I was driving on Route 32 coming from Newburgh. I am a slow driver, the result of transporting other people’s children hundreds of times. The car behind me was honking his horn, and then he passed me crossing a double yellow line. He slowed down, stuck out his middle finger through the car window and came to a dead stop. Just before I was about to rear-end him, he accelerated racing forward leaving me to ask, “Why are people acting so crazy?”
Someone who wants to remain anonymous said, “I was sitting with a friend, someone I know cares about people, a generous person. The subject turned to politics, Joe Biden. He became agitated, angry, forceful. “Biden,” he proclaimed, “was the most dangerous person in the world, worse than the other guy.” We argued, sudden combustion, both of us frozen in the surety of our convictions. My friend was looking right at me. My right eye was covered with a dark crimson infection, larger than a silver dollar around my right eye. He didn’t notice. If his head was on crooked, I would not have noticed. So lost were we in fear and anger, we could not hear the wind, the birds singing or the ebb and flow of the sun peaking out behind the clouds.
The Mayo Clinic coined the term “pangry,” a combination of panic, the pandemic and rage. People are driving recklessly. Incidents of car accidents have risen since 2021. Health care patients have become more violent. One hospital has issued panic buttons to nurses. The murder rate is climbing. Anxiety disorders and general mental health issues are ubiquitous. Gun sales are up. Anger, frustration and stress have caused more impatience. Rudeness and discord between people is more commonplace. More than ever we need connection, friendship and love to counterbalance the dissonance. Yet, relationships have suffered.
From the other side of the great divide, Katherine Hepburn spoke the words in a documentary film addressing the current dilemma. “If you want to be miserable, keep thinking about yourself,” she said.
The ego is a maniacal destroyer. We accomplish this torpedoing with thoughts. Who done me wrong? I am being misunderstood, ignored, unappreciated. He said he would do it, he didn’t do it. The world’s coming to an end. If I get sick, I will not be able to get an appointment. At least ask me how I am. You think you’re better than me. Why didn’t you say, “Hello,” to me in the health food store? Boy, I look old. I used to be so gorgeous. I can’t get this stupid thing to work right! Why is this happening to me?
Our poor dumb bodies do not know the difference between thought and reality. If you think the world’s coming to an end, your entire organism reacts as if it is true, causing self-harm.
Help! Where is reality anyway?
It’s here but we are not. Most of life is spent in thoughts unconnected to the present moment.
According to the great stages of past and present, the only way to escape the morass of thinking or our current situation and circumstance, good or bad, is to enter the domain of the present through the senses. Some people do this though meditation. Others pay exquisite attention to smell, taste, hearing, seeing and touching, collecting impressions that exist only in the now, bringing relief from the spinning ceaseless creation of thoughts. It’s not esoteric or pretentious. It’s easy.
Sit in a chair. Feel the weight of your body in the seat. Notice the play of air on your skin. Hear all the sounds that thoughts block out. See what is in front of you while simultaneously staying aware of your physical self, the fact of your aliveness. The great ones throughout the ages have taught this is where peace, joy, awe and calm happiness exist. We can enter this sacred space at any moment.
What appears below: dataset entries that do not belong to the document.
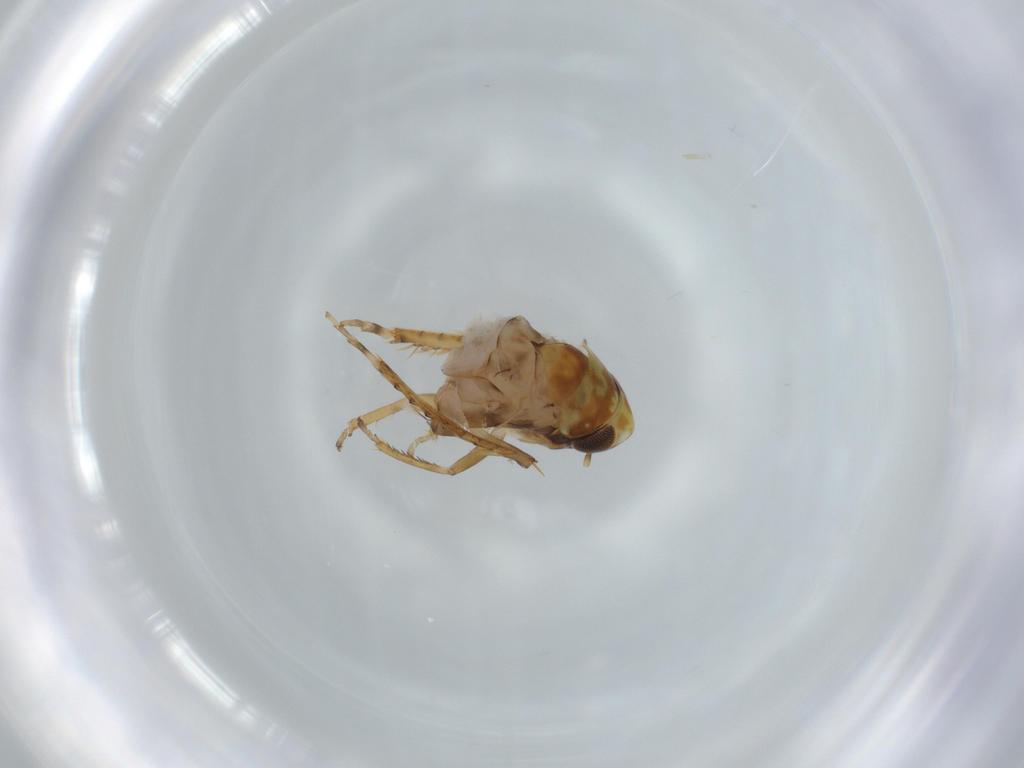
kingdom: Animalia
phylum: Arthropoda
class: Insecta
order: Hemiptera
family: Cicadellidae
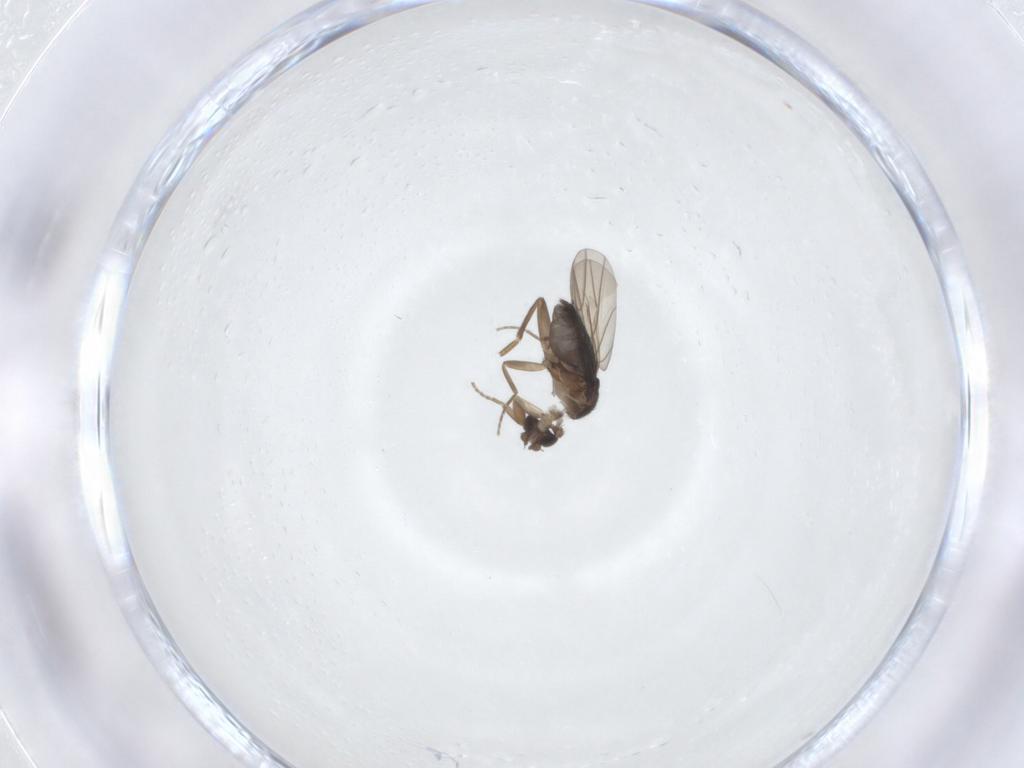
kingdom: Animalia
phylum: Arthropoda
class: Insecta
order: Diptera
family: Phoridae
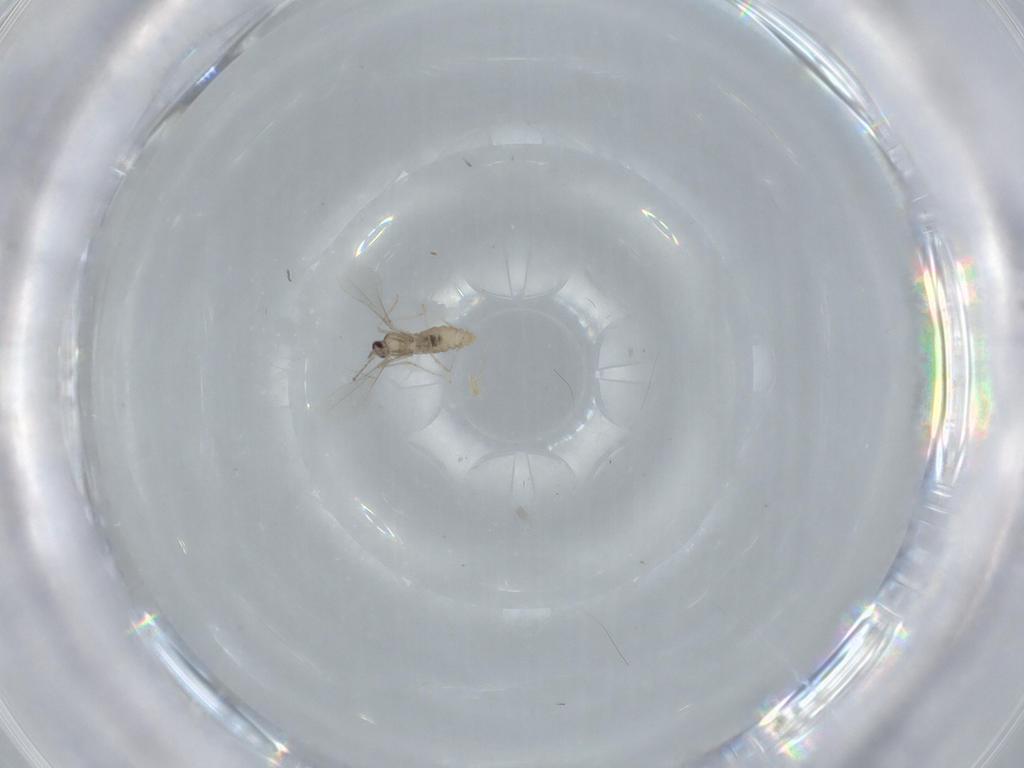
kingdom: Animalia
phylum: Arthropoda
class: Insecta
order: Diptera
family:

I am no guru. I often only resort to this strategy when troubled. When Grace comes in and I see I can be my own worst enemy, I pause, allow the languid embrace of stillness to remove the illusion that I am my thoughts, my opinions, my past accomplishments, regrets, or the roles I have played in life. Only then can I get a brief ethereal taste of who I really am, who we all are, which the limitations of words prevents defining. Try it. It’s simple, smooth, straightforward and painless, a panacea for the human race.